Report: OpenAI Faces New Complaint Regarding GDPR Compliance

OpenAI is reportedly facing a complaint filed with the Polish data protection authority that raises concerns about the company’s compliance with the European Union’s General Data Protection Regulation (GDPR).

The complaint alleges that the ChatGPT creator is in breach of several dimensions of the GDPR, including lawful basis, transparency, fairness, data access rights and privacy by design, TechCrunch reported Wednesday (Aug. 30).

OpenAI did not immediately reply to PYMNTS’ request for comment.

The complaint argues that OpenAI’s approach to developing and operating ChatGPT is a systematic violation of the GDPR, according to the report. It suggests that the company failed to conduct a proactive assessment and engage with local regulators before launching the AI chatbot in Europe.

The complaint filed with the Polish data protection authority is the work of Lukasz Olejnik, a security and privacy researcher, who became concerned after using ChatGPT to generate a biography of himself and finding inaccuracies in the text, the report said.

Olejnik contacted OpenAI to point out the errors and request the correction of the inaccurate information. While OpenAI provided some information in response to the request, the complaint argues that the company failed to produce all the required information, including details about its processing of personal data for AI model training.
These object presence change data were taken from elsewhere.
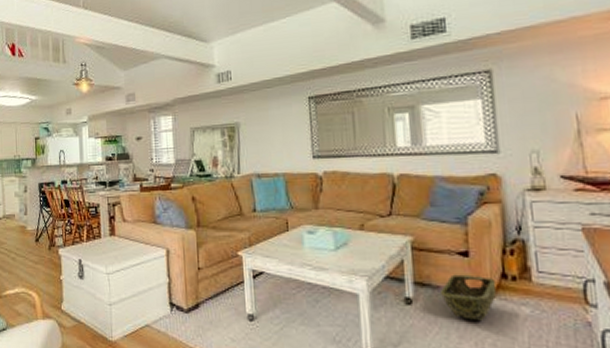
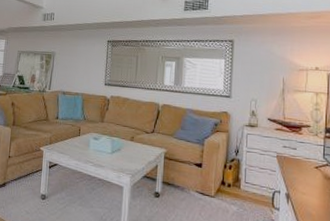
woven basket: present [441,274,497,320] -> none [180,179,217,213]

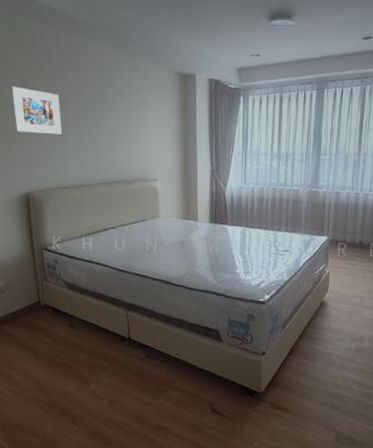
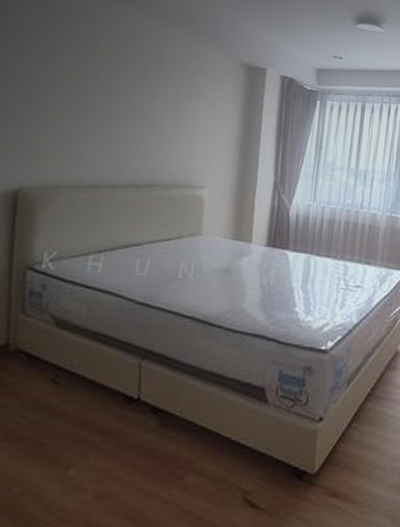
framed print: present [11,86,62,135] -> none [14,49,85,118]

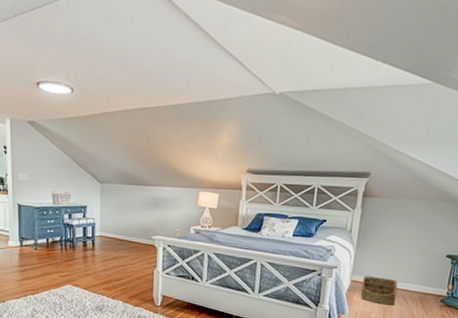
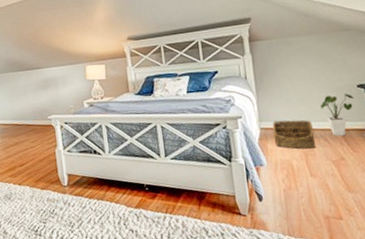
house plant: none [409,260,441,299] -> present [320,94,355,137]

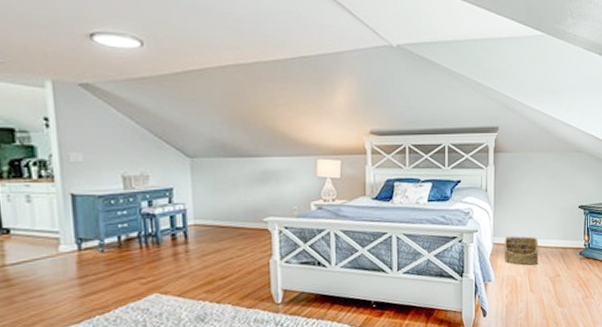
house plant: present [320,94,355,137] -> none [547,214,575,254]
Under the GDPR, data controllers must have a valid legal basis for processing personal data and must communicate this basis transparently, per the report. The complaint asserts that OpenAI processed personal data unlawfully, unfairly and in a non-transparent manner.

Another aspect of the complaint charges that OpenAI failed to rectify inaccuracies generated by ChatGPT when asked, according to the report. The GDPR grants individuals the right to correct their personal data, but the complaint argues that OpenAI ignored this and was unable to correct the processed data.

The complaint also alleges that OpenAI violated the GDPR’s principle of data protection by design and default, the report said. It argues that the design of ChatGPT, along with the previously mentioned violations, contradicts the principle of data protection by design.

The Polish data protection authority is expected to investigate the complaint, which could take several months to years, per the report.

OpenAI was briefly outlawed in Italy, beginning in March, after that country’s data protection authority announced a probe of the chatbot’s alleged breach of the GDPR privacy rules and age-verification practices. A month later, in April, OpenAI said ChatGPT was again available in Italy after the company had fulfilled the data protection authority’s demands.